Les habitants du camp de réfugiés assiégé ont une version des récentes violences très différente de ce que rapportent les médias traditionnels
Un homme passe devant des bâtiments en ruines, dans le camp de réfugiés de Yarmouk, le 6 avril 2015 (AFP)

Lorsque le groupe Etat islamique est entré la semaine dernière à Yarmouk, dans le sud de Damas, le camp de réfugiés palestiniens s'est retrouvé une nouvelle fois sous les feux des projecteurs.

Prises en tenaille entre les tirs de roquettes des forces gouvernementales syriennes et les milices violentes qui ont pris le contrôle de territoires dans le nord de la Syrie et en Irak, les factions à l’intérieur de Yarmouk, dont principalement le groupe palestinien Aknaf Bait al-Maqdis, ont pris part à des affrontements armés acharnés contre l'Etat islamique.

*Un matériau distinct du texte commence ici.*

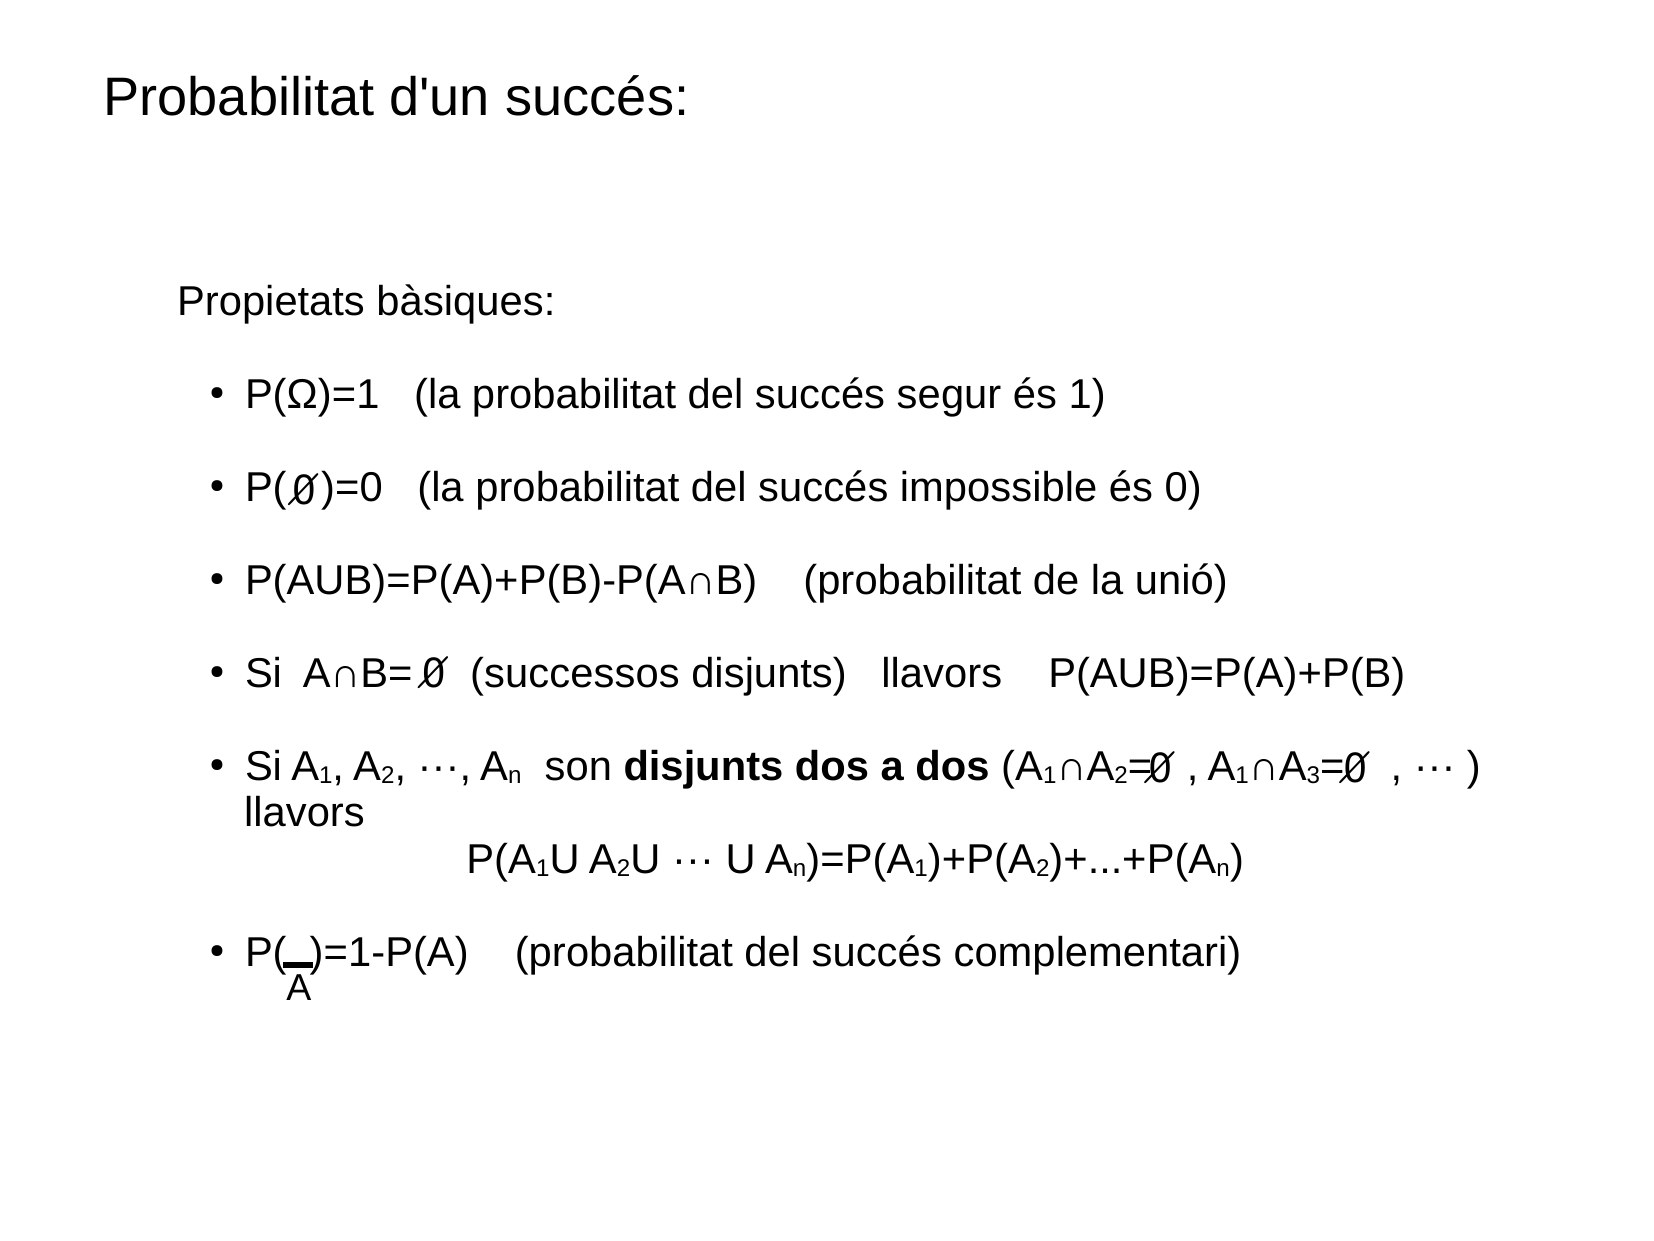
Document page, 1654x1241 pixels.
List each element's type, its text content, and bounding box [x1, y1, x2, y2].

text_box Probabilitat d'un succés: Propietats bàsiques: P(Ω)=1 (la probabilitat del succés segur és 1) P( )=0 (la probabilitat del succés impossible és 0) P(AUB)=P(A)+P(B)-P(A∩B) (probabilitat de la unió) Si A∩B= (successos disjunts) llavors P(AUB)=P(A)+P(B) Si A1, A2, ···, An son disjunts dos a dos (A1∩A2= , A1∩A3= , ··· ) llavors P(A1U A2U ··· U An)=P(A1)+P(A2)+...+P(An) P( )=1-P(A) (probabilitat del succés complementari) [88, 59, 1625, 1241]
chart [1330, 744, 1449, 804]
text_box A [271, 958, 331, 1016]
chart [1135, 744, 1254, 804]
chart [408, 650, 527, 710]
chart [278, 466, 397, 526]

Face à l'inquiétude grandissante quant au sort du camp, l'OLP a envoyé en Syrie une délégation de Cisjordanie pour discuter avec les autorités syriennes de la situation de détresse des réfugiés. Dans un premier communiqué, le représentant de l'OLP Ahmad Majdalani a indiqué que les factions palestiniennes avaient accepté de coopérer avec les forces gouvernementales syriennes afin de repousser l'Etat islamique.

Cependant, un autre communiqué publié peu de temps après par la direction de l'OLP à Ramallah a contredit cette déclaration, indiquant que les factions avaient refusé de se laisser entraîner dans des actions militaires.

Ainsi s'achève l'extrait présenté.